El timador moderno ya no necesita ser un encantador de serpientes con labia. No necesita engatusarte en un callejón. Le basta con saber una cosa sobre ti: que tu miedo a perderte un chisme (lo que los modernos llaman FOMO) es infinitamente más fuerte que tu sentido de la supervivencia digital. Saben que la promesa de un secreto, de una «notificación de voz» anónima, es un cebo irresistible.
Hemos pasado del «timo de la estampita» al «timo del mensajito». Del «tocomocho» al «phishing». Pero la mecánica es la misma. Se aprovechan de nuestra avaricia o, en este caso, de nuestra curiosidad. Y lo más triste es que funciona. Funciona a las mil maravillas.

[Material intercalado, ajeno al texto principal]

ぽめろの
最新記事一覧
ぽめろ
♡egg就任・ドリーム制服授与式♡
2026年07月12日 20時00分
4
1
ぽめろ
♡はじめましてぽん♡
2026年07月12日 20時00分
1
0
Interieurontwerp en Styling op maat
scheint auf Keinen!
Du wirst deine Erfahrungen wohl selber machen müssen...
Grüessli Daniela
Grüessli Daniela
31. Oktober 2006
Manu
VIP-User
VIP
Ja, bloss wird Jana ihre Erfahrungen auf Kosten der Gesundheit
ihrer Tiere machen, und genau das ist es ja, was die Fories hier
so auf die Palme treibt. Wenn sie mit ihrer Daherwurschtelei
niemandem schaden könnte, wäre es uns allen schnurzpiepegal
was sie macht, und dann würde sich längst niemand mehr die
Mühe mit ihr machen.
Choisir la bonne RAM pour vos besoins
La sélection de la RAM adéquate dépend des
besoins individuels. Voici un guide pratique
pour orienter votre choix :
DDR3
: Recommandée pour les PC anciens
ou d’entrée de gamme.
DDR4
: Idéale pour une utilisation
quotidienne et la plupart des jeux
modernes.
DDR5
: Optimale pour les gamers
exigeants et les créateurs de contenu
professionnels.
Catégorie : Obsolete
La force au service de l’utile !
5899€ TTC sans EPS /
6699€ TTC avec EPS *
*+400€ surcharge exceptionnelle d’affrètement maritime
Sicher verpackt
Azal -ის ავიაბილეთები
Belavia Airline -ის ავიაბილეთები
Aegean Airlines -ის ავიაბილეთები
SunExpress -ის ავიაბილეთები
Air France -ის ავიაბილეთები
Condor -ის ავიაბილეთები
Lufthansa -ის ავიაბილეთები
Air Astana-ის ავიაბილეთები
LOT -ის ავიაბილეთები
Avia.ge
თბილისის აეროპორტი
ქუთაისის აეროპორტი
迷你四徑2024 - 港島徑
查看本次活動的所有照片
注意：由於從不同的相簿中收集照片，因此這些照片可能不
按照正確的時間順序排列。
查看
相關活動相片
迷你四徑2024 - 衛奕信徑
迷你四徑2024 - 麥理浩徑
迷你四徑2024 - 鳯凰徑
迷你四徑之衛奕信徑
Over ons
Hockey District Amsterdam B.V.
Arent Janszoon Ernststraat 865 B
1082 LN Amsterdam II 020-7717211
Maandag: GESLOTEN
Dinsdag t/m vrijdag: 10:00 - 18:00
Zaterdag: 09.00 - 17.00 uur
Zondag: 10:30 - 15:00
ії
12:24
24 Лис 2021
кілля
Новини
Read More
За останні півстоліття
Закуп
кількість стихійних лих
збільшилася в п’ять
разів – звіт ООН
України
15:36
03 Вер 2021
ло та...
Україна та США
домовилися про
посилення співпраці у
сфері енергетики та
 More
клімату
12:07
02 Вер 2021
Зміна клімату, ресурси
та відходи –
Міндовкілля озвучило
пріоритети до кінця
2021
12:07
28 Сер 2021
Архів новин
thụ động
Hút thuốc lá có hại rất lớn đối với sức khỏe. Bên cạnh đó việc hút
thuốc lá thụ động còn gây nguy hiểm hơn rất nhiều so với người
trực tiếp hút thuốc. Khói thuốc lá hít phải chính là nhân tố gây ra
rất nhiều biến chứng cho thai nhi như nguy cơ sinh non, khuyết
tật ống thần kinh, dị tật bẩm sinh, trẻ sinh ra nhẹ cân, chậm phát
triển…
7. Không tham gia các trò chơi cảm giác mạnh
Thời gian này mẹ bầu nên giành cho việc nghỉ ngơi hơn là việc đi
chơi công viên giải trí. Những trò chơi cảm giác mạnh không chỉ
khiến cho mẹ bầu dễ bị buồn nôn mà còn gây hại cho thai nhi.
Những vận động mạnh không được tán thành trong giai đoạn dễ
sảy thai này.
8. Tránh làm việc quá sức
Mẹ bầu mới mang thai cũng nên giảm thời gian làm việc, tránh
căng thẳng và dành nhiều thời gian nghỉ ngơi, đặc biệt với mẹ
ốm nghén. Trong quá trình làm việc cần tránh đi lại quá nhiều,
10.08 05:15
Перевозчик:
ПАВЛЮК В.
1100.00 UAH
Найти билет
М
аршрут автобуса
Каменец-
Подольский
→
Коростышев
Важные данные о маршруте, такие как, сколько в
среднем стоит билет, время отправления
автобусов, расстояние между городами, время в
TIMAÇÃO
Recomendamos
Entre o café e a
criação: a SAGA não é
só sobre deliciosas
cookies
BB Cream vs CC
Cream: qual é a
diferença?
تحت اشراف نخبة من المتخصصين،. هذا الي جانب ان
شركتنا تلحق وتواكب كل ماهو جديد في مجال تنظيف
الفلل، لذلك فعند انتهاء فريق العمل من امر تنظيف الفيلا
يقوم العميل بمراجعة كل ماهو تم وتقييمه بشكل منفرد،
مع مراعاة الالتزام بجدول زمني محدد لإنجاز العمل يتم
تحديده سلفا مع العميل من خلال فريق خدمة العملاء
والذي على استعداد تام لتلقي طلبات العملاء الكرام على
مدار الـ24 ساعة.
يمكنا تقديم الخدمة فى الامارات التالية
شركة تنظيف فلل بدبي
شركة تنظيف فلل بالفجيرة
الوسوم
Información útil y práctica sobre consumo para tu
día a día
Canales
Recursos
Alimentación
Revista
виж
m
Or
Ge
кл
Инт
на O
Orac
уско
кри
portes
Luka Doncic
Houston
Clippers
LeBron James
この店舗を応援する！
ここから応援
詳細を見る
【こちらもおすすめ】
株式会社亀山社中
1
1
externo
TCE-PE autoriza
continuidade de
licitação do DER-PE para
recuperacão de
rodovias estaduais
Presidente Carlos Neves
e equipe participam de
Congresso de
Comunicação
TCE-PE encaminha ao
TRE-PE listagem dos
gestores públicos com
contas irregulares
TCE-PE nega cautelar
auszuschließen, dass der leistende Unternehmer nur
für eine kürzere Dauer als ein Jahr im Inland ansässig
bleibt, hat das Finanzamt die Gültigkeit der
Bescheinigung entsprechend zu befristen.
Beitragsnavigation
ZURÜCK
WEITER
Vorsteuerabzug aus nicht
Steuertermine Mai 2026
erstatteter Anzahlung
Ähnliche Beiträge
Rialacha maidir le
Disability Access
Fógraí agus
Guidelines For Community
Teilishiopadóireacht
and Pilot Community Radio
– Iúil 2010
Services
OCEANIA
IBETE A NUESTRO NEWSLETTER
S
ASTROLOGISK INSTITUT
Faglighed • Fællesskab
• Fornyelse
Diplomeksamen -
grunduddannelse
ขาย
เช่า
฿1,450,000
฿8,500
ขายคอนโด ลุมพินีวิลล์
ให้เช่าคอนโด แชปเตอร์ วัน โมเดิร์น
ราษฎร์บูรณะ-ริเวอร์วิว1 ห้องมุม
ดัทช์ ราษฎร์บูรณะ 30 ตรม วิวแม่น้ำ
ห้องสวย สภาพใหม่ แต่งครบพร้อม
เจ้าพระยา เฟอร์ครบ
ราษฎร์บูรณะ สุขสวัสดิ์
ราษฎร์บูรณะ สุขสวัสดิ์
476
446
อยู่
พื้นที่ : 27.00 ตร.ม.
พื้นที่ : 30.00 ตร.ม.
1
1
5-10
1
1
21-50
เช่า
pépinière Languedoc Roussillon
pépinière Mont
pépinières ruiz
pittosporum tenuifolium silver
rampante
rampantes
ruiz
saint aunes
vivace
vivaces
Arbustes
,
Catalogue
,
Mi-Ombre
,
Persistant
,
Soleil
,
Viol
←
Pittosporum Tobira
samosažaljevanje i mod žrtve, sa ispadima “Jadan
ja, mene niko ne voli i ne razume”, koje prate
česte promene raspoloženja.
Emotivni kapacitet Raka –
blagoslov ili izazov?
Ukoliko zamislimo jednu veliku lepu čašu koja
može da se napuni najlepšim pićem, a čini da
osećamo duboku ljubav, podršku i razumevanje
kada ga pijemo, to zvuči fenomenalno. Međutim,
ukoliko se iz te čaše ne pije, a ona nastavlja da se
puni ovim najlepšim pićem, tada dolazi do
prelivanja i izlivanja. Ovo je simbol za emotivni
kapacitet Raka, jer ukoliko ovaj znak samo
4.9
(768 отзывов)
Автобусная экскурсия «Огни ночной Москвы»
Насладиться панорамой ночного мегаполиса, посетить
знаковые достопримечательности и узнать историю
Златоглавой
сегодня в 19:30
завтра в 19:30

Así que la próxima vez que reciba un correo misterioso, antes de hacer clic como si no hubiera un mañana, párese a pensar. Pregúntese: ¿quién iba a querer dejarme un mensaje de voz en pleno 2025, la era del WhatsApp y de los audios de tres minutos que son, en realidad, un podcast? Probablemente, nadie bueno.
Porque en esta nueva jungla digital, el depredador ya no ruge. Ahora, te susurra al oído. Y te pide, por favor, que inicies sesión para poder devorarte mejor.